→ **EXERCISE OBJECTIVE**: Copy every line of the records that includes the word "BABITHA".

** PROVIDED RECORDS follows **

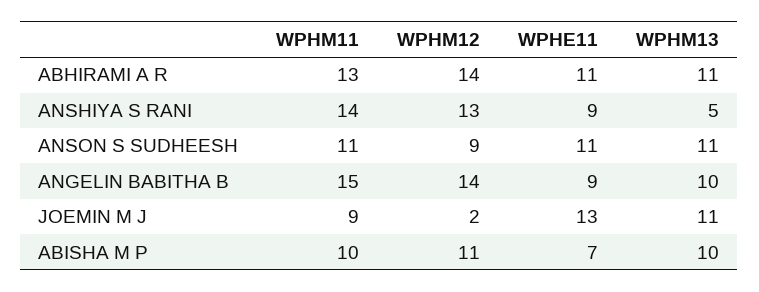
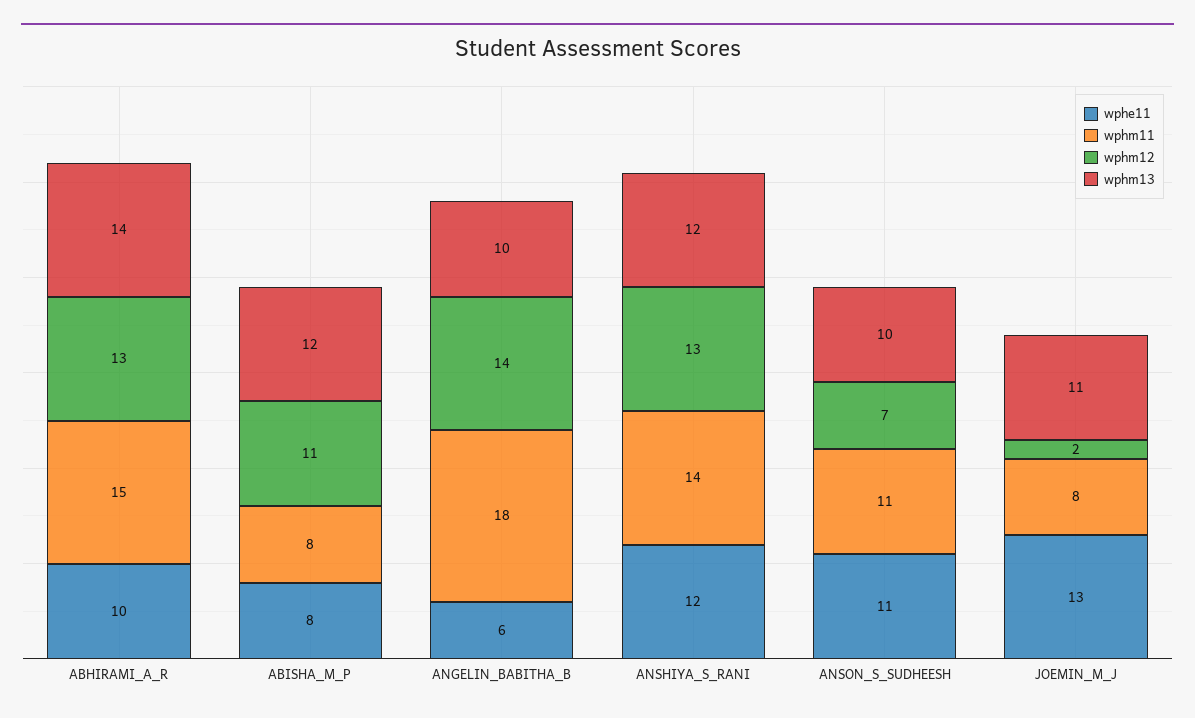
  {
    "WPHM11": {
-     "ABHIRAMI A R": 13,
+     "ABHIRAMI A R": 15,
      "ANSHIYA S RANI": 14,
      "ANSON S SUDHEESH": 11,
-     "ANGELIN BABITHA B": 15,
+     "ANGELIN BABITHA B": 18,
-     "JOEMIN M J": 9,
+     "JOEMIN M J": 8,
-     "ABISHA M P": 10
+     "ABISHA M P": 8
    },
    "WPHM12": {
-     "ABHIRAMI A R": 14,
+     "ABHIRAMI A R": 13,
      "ANSHIYA S RANI": 13,
-     "ANSON S SUDHEESH": 9,
+     "ANSON S SUDHEESH": 7,
      "ANGELIN BABITHA B": 14,
      "JOEMIN M J": 2,
      "ABISHA M P": 11
    },
    "WPHE11": {
-     "ABHIRAMI A R": 11,
+     "ABHIRAMI A R": 10,
-     "ANSHIYA S RANI": 9,
+     "ANSHIYA S RANI": 12,
      "ANSON S SUDHEESH": 11,
-     "ANGELIN BABITHA B": 9,
+     "ANGELIN BABITHA B": 6,
      "JOEMIN M J": 13,
-     "ABISHA M P": 7
+     "ABISHA M P": 8
    },
    "WPHM13": {
-     "ABHIRAMI A R": 11,
+     "ABHIRAMI A R": 14,
-     "ANSHIYA S RANI": 5,
+     "ANSHIYA S RANI": 12,
-     "ANSON S SUDHEESH": 11,
+     "ANSON S SUDHEESH": 10,
      "ANGELIN BABITHA B": 10,
      "JOEMIN M J": 11,
-     "ABISHA M P": 10
+     "ABISHA M P": 12
    }
  }

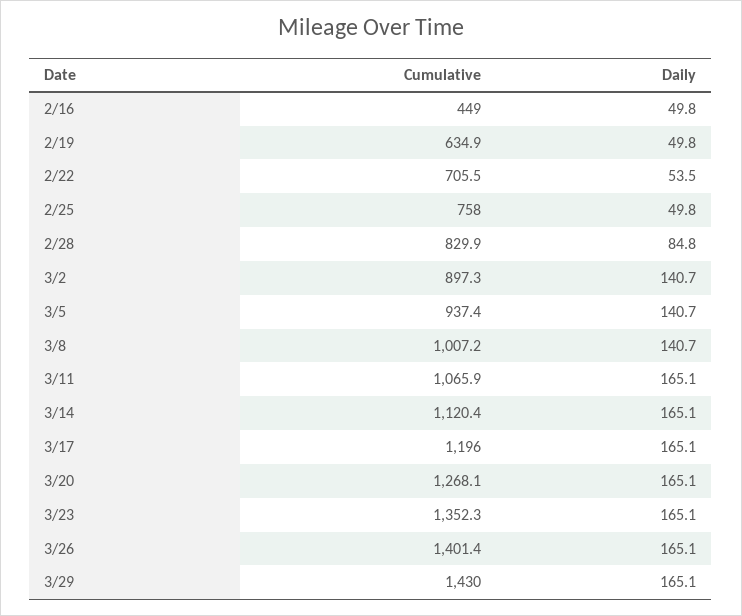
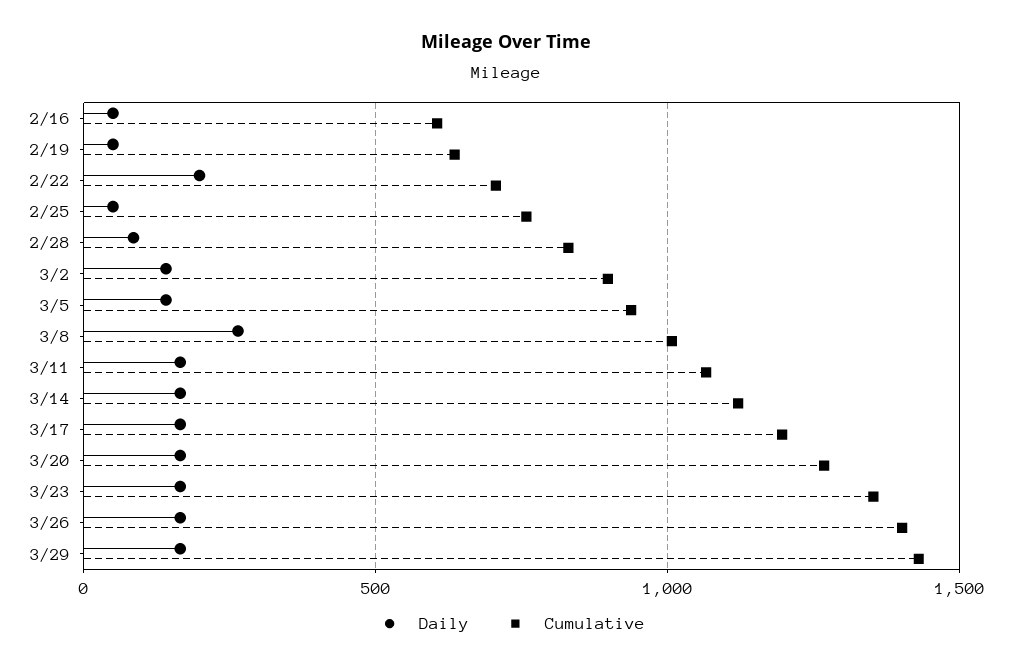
  {
    "Cumulative": {
-     "2/16": 449,
+     "2/16": 600,
      "2/19": 634.9,
      "2/22": 705.5,
      "2/25": 758,
      "2/28": 829.9,
      "3/2": 897.3,
      "3/5": 937.4,
      "3/8": 1007.2,
      "3/11": 1065.9,
      "3/14": 1120.4,
      "3/17": 1196,
      "3/20": 1268.1,
      "3/23": 1352.3,
      "3/26": 1401.4,
      "3/29": 1430
    },
    "Daily": {
      "2/16": 49.8,
      "2/19": 49.8,
-     "2/22": 53.5,
+     "2/22": 200,
      "2/25": 49.8,
      "2/28": 84.8,
      "3/2": 140.7,
      "3/5": 140.7,
-     "3/8": 140.7,
+     "3/8": 250,
      "3/11": 165.1,
      "3/14": 165.1,
      "3/17": 165.1,
      "3/20": 165.1,
      "3/23": 165.1,
      "3/26": 165.1,
      "3/29": 165.1
    }
  }

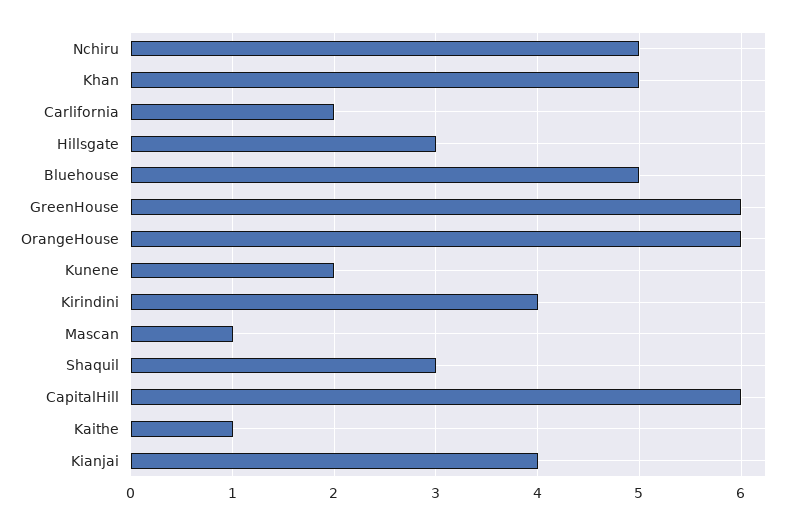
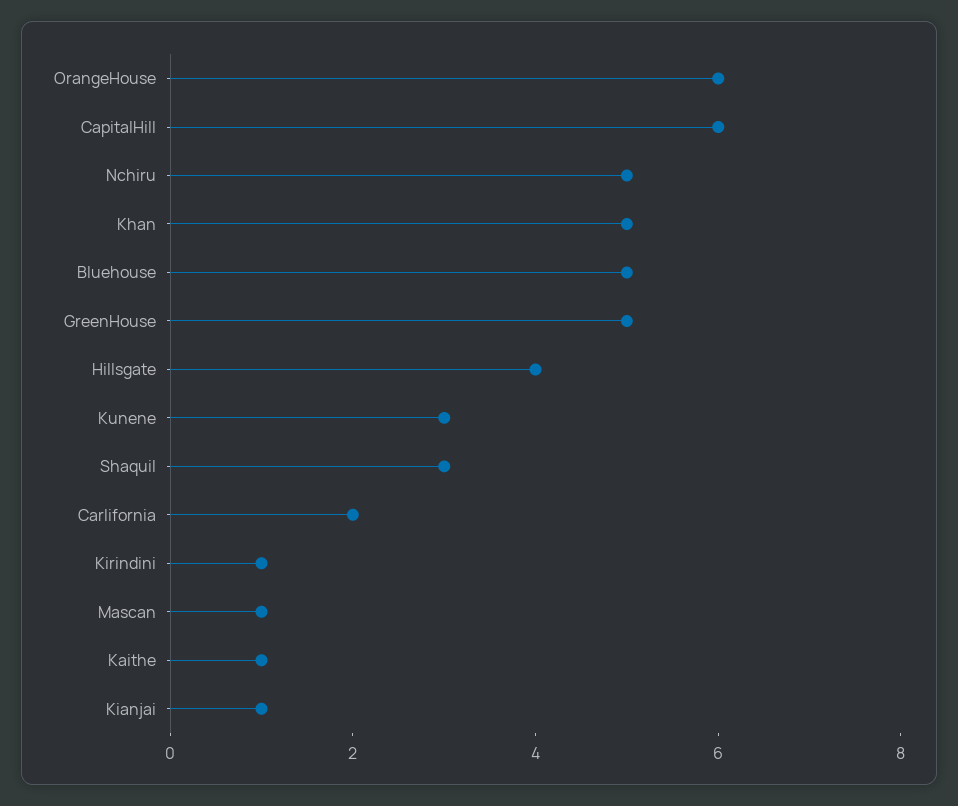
  {
    "Nchiru": 5,
    "Khan": 5,
    "Carlifornia": 2,
-   "Hillsgate": 3,
+   "Hillsgate": 4,
    "Bluehouse": 5,
-   "GreenHouse": 6,
+   "GreenHouse": 5,
    "OrangeHouse": 6,
-   "Kunene": 2,
+   "Kunene": 3,
-   "Kirindini": 4,
+   "Kirindini": 1,
    "Mascan": 1,
    "Shaquil": 3,
    "CapitalHill": 6,
    "Kaithe": 1,
-   "Kianjai": 4
+   "Kianjai": 1
  }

** End of PROVIDED RECORDS **

→ **PROBLEM SOLUTION**:
-     "ANGELIN BABITHA B": 15,
+     "ANGELIN BABITHA B": 18,
      "ANGELIN BABITHA B": 14,
-     "ANGELIN BABITHA B": 9,
+     "ANGELIN BABITHA B": 6,
      "ANGELIN BABITHA B": 10,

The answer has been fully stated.